The foregoing states fully the substance of the more elaborate contentions urged. The record presented contains no copy of the indictment, nor other papers or documents which could throw further light upon the issues presented. The petitioner states that these papers “were lost in the transference from one prison to another”.

The points urged by the petitioner in asking for reversal by this court are not such as can properly be addressed to our jurisdiction nor to that of the trial court. More than fifty years have passed since his indictment, trial, conviction and sentence, and since the commutation of that sentence by the President of the United States. The Supreme Court of the District of Columbia had jurisdiction of petitioner and of the subject matter charged. If it erred in its determination of these issues its judgment was not for that reason void. However, “Habeas corpus cannot be used as a means of reviewing errors of law and irregularities—not involving the question of jurisdiction—occurring during the course of trial; and the ‘writ of habeas corpus cannot be used as a writ of error’ ” or appeal. Johnson v. Zerbst, 304 U.S. 458, 465, 466, 58 S.Ct. 1019, 1023, 82 L.Ed. 1461.

This court, as was the district court, is entirely without authority to grant the relief prayed, which is the discharge of the petitioner from the custody of the *860respondent. Even if we were to accept fully and entertain the verity of his contentions, and the hardships they betoken, still sympathy is not permissible as a substitute for jurisdiction in the exercise of prescribed judicial functions. We are free to concede that his situation contains an appeal which would be entitled at least to consideration in an. application for Executive clemency.
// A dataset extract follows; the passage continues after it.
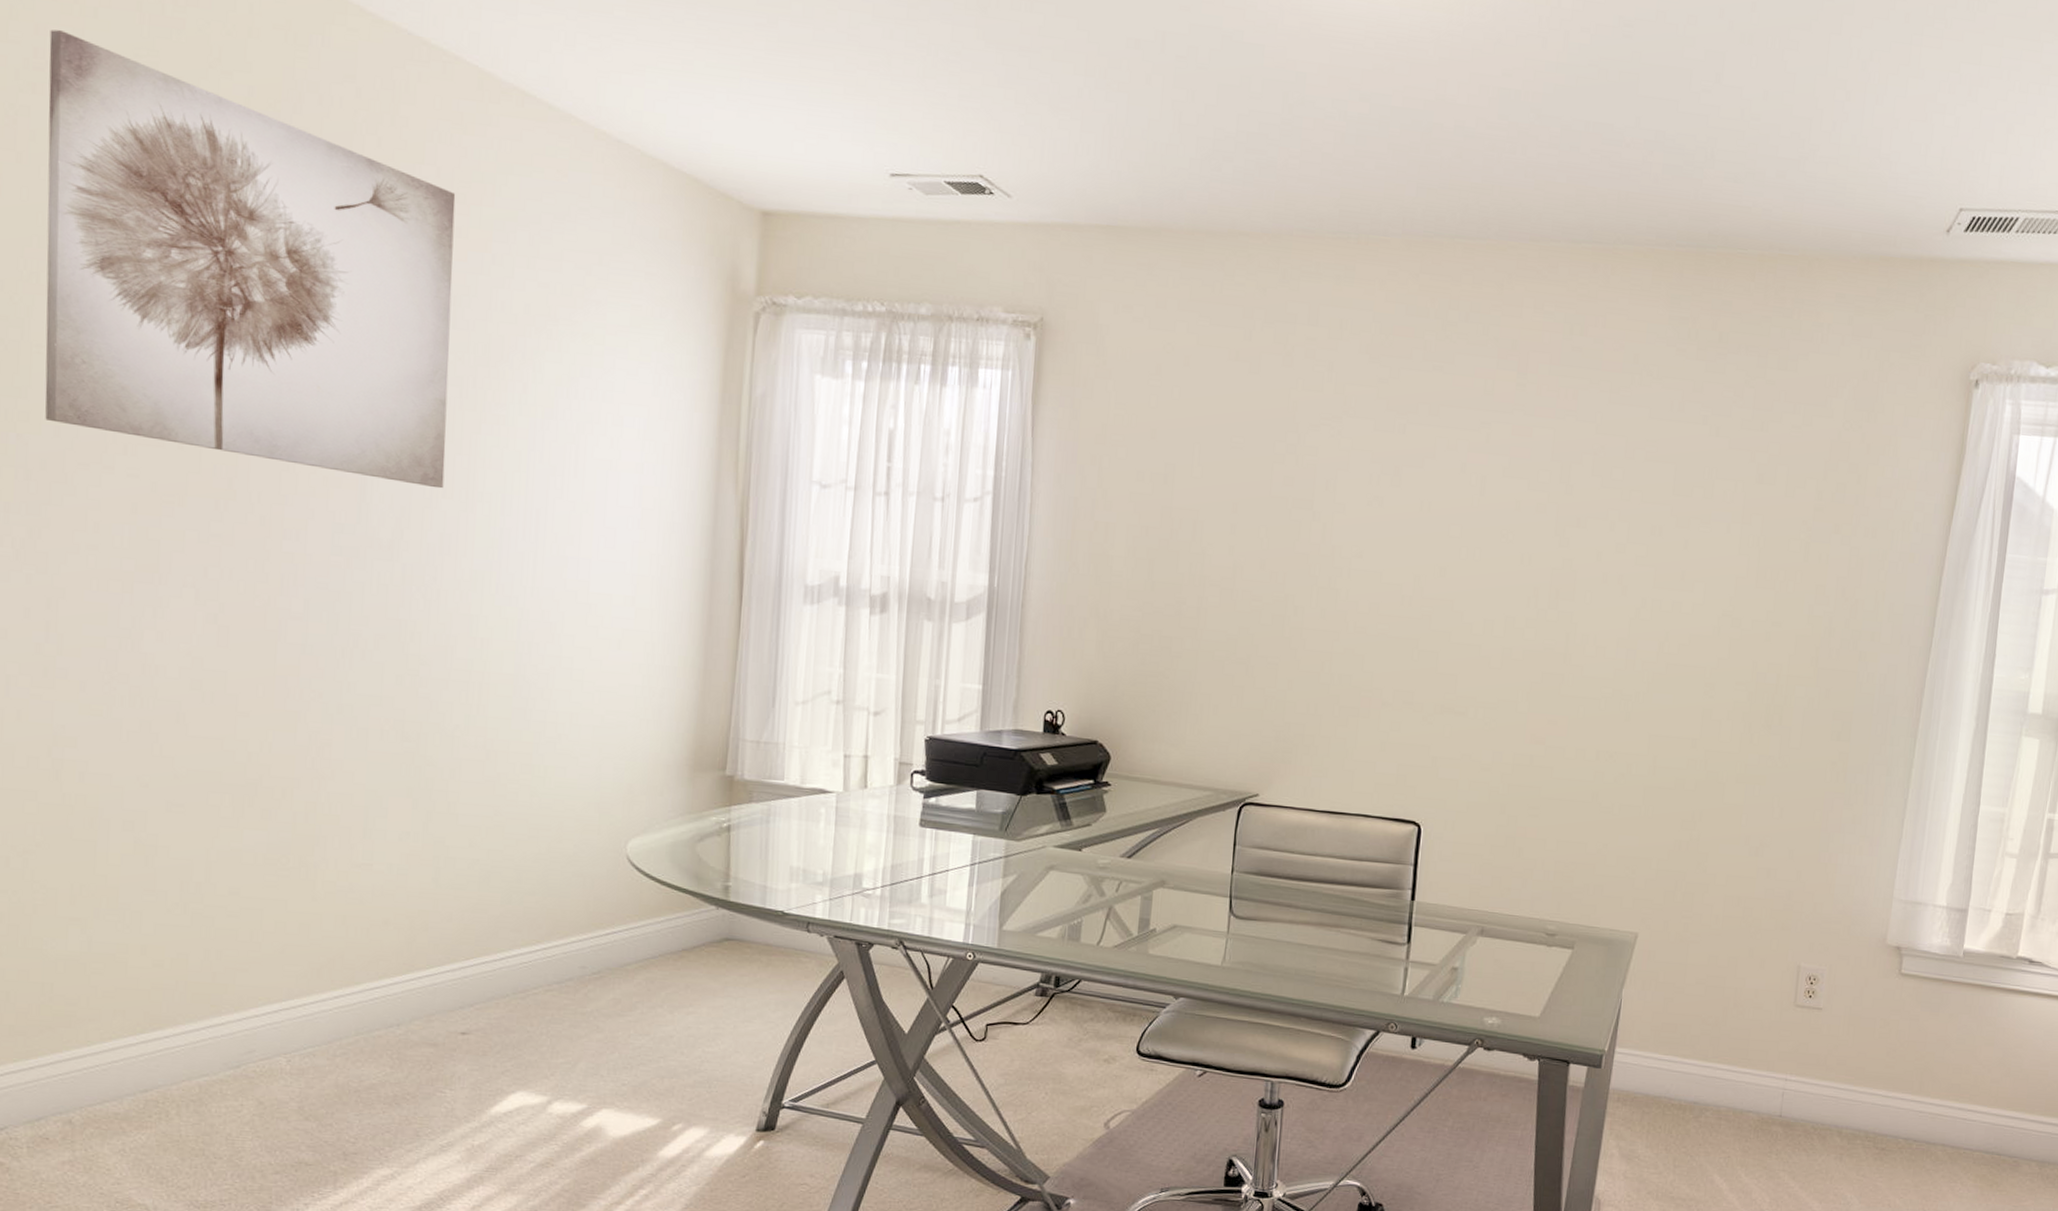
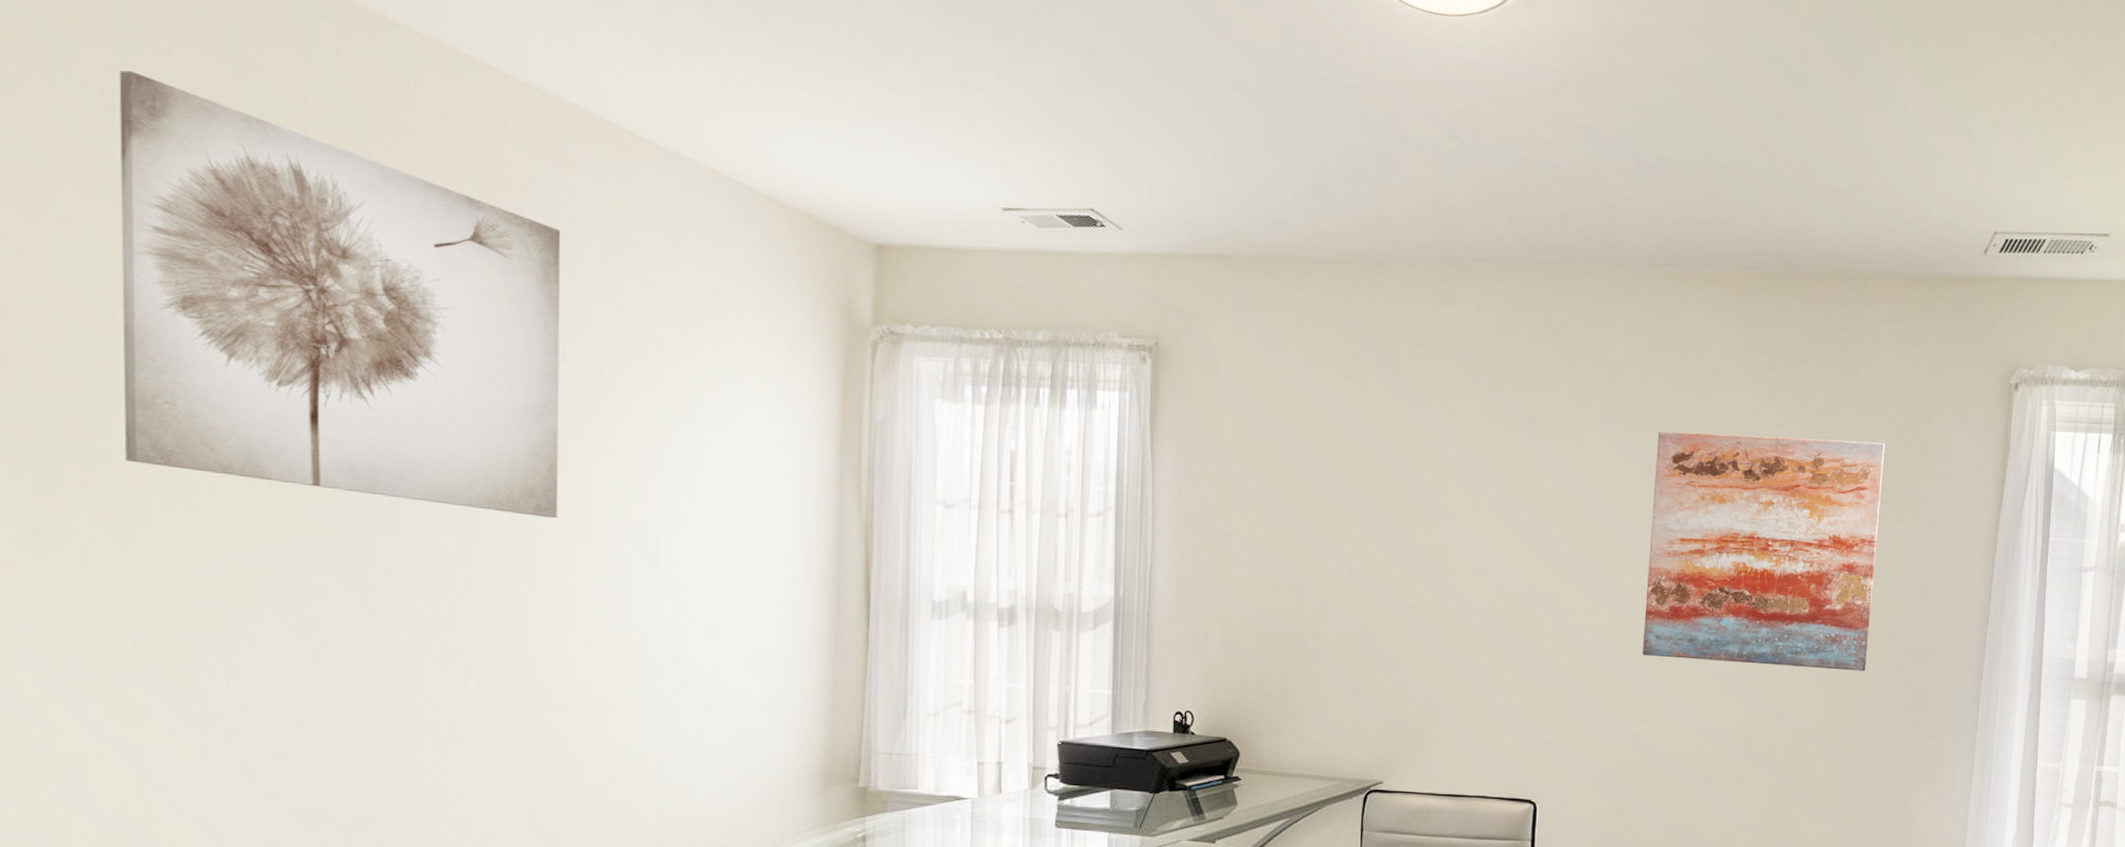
wall art: none [1542,425,1824,697] -> present [1642,431,1886,671]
Petitioner is an aged negro who has served more than half a century in prison. He wants to die a free man. Without recommendation further we suggest he refer an application for relief to the Department of Justice, where, if cognizable at all, it must initiate.

It follows, necessarily, that his application to prosecute his appeal in forma pauperis has no merit and his appeal should be accordingly dismissed. However, to protect the clerk of this court in respect to fees and costs herein, the above application is allowed to permit the appeal to be filed and dismissed.